- **Assigned task**
Word for word, restate the lines from the start of the data down to the line with "## Entity Framework", both included.

- **Source data**
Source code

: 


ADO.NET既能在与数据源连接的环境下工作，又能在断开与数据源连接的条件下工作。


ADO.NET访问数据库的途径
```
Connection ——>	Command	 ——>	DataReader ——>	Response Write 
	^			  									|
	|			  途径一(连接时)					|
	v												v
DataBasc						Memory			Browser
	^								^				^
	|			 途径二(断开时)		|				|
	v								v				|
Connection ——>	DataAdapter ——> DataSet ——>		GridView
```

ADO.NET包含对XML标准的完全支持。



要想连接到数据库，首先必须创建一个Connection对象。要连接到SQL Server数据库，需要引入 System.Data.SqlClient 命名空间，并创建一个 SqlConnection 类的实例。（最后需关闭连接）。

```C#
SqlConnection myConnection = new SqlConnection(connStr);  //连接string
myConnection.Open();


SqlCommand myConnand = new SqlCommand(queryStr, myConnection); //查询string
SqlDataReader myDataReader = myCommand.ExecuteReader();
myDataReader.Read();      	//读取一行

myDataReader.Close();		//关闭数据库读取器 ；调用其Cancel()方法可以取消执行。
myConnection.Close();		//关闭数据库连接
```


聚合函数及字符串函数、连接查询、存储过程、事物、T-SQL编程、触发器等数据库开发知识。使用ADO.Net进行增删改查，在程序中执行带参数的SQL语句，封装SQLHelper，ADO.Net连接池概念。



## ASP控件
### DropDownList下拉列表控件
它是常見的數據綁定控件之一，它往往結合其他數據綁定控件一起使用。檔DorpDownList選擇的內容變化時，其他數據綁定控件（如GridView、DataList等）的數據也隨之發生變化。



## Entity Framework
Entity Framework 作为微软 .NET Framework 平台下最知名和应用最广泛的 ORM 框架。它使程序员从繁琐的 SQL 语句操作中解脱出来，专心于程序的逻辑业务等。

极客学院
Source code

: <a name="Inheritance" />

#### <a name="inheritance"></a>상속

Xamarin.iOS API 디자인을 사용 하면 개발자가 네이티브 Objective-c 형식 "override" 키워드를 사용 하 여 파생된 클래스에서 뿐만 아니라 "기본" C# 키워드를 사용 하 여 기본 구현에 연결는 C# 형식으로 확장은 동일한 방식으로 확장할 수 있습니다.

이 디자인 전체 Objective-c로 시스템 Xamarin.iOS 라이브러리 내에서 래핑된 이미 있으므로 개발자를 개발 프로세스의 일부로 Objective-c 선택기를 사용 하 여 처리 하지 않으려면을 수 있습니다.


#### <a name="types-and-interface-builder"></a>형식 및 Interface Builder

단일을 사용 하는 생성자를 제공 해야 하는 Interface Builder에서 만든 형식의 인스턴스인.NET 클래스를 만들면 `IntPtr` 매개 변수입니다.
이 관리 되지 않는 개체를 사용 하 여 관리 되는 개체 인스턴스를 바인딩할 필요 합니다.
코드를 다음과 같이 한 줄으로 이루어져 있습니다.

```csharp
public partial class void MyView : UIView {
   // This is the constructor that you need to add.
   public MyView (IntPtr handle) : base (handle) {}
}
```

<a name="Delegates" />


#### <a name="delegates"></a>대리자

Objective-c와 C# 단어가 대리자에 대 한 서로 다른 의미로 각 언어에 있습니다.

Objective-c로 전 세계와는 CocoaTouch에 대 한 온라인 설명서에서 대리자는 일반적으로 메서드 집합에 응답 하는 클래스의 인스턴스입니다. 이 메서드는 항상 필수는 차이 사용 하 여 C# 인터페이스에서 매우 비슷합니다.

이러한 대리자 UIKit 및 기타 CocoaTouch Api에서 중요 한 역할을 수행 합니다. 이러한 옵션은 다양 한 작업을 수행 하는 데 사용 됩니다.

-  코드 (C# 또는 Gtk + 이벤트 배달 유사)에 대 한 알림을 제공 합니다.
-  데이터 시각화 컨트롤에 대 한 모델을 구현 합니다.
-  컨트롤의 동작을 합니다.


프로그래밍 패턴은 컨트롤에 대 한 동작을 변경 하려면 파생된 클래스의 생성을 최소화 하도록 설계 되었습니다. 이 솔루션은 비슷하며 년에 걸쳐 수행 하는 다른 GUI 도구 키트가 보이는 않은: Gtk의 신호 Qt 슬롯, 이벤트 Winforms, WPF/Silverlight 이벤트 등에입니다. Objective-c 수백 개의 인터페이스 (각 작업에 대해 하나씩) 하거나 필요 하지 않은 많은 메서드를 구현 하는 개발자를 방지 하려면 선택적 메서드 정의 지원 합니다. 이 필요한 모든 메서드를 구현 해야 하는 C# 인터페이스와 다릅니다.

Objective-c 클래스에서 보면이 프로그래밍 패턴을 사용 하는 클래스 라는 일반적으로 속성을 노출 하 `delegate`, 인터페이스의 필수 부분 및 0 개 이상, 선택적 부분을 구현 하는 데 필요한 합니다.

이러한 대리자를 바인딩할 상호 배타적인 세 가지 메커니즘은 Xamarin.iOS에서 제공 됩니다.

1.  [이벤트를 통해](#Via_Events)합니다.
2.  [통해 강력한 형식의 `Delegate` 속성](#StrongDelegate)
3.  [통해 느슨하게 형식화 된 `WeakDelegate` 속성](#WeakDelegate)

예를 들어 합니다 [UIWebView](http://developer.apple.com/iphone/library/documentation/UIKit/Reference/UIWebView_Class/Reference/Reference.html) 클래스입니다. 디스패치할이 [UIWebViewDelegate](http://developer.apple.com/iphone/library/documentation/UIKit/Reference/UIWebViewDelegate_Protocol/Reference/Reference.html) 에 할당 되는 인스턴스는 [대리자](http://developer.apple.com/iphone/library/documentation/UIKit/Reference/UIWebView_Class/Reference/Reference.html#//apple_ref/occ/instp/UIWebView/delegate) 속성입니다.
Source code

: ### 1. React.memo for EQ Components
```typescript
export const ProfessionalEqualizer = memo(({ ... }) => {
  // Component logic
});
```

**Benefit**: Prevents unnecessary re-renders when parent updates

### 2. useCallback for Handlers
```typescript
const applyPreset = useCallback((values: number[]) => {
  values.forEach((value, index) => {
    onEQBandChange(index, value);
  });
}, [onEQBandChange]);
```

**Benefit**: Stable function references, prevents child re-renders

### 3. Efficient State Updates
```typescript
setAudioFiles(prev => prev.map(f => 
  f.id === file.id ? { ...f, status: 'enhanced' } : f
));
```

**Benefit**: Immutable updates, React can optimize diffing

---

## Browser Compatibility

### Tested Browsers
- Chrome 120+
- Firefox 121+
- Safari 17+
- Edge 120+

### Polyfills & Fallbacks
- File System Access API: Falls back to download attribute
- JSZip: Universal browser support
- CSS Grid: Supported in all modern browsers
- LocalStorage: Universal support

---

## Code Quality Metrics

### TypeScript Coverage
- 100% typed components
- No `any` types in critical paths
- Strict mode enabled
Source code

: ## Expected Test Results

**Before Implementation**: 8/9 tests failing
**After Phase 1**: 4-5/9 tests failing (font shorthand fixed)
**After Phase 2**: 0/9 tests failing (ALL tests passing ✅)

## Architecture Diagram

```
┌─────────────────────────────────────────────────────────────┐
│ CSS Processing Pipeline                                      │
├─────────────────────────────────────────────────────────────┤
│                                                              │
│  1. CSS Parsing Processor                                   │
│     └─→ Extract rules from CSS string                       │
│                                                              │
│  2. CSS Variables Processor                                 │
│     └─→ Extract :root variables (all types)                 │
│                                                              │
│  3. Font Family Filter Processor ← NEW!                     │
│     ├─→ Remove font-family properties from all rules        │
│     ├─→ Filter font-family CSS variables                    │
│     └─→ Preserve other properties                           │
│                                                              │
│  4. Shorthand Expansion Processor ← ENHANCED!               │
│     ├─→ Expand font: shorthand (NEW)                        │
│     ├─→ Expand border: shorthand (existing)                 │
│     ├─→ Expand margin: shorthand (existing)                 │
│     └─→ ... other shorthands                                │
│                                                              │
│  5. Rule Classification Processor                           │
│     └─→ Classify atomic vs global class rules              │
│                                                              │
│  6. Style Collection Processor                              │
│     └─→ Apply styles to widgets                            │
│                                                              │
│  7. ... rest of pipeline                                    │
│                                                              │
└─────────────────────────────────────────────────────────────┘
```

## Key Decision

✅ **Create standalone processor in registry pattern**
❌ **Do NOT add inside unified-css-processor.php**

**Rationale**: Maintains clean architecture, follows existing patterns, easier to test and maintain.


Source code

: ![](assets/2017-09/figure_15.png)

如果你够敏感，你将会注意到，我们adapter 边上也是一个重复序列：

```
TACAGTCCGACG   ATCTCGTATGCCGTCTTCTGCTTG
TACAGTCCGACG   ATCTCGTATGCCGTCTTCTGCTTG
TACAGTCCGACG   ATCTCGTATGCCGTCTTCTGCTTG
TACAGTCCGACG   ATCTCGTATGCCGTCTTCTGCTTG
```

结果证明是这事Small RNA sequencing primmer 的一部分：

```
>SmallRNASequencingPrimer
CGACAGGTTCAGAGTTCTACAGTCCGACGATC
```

- **Reply to the exercise**
Source code

: 


ADO.NET既能在与数据源连接的环境下工作，又能在断开与数据源连接的条件下工作。


ADO.NET访问数据库的途径
```
Connection ——>	Command	 ——>	DataReader ——>	Response Write 
	^			  									|
	|			  途径一(连接时)					|
	v												v
DataBasc						Memory			Browser
	^								^				^
	|			 途径二(断开时)		|				|
	v								v				|
Connection ——>	DataAdapter ——> DataSet ——>		GridView
```

ADO.NET包含对XML标准的完全支持。



要想连接到数据库，首先必须创建一个Connection对象。要连接到SQL Server数据库，需要引入 System.Data.SqlClient 命名空间，并创建一个 SqlConnection 类的实例。（最后需关闭连接）。

```C#
SqlConnection myConnection = new SqlConnection(connStr);  //连接string
myConnection.Open();


SqlCommand myConnand = new SqlCommand(queryStr, myConnection); //查询string
SqlDataReader myDataReader = myCommand.ExecuteReader();
myDataReader.Read();      	//读取一行

myDataReader.Close();		//关闭数据库读取器 ；调用其Cancel()方法可以取消执行。
myConnection.Close();		//关闭数据库连接
```


聚合函数及字符串函数、连接查询、存储过程、事物、T-SQL编程、触发器等数据库开发知识。使用ADO.Net进行增删改查，在程序中执行带参数的SQL语句，封装SQLHelper，ADO.Net连接池概念。



## ASP控件
### DropDownList下拉列表控件
它是常見的數據綁定控件之一，它往往結合其他數據綁定控件一起使用。檔DorpDownList選擇的內容變化時，其他數據綁定控件（如GridView、DataList等）的數據也隨之發生變化。



## Entity Framework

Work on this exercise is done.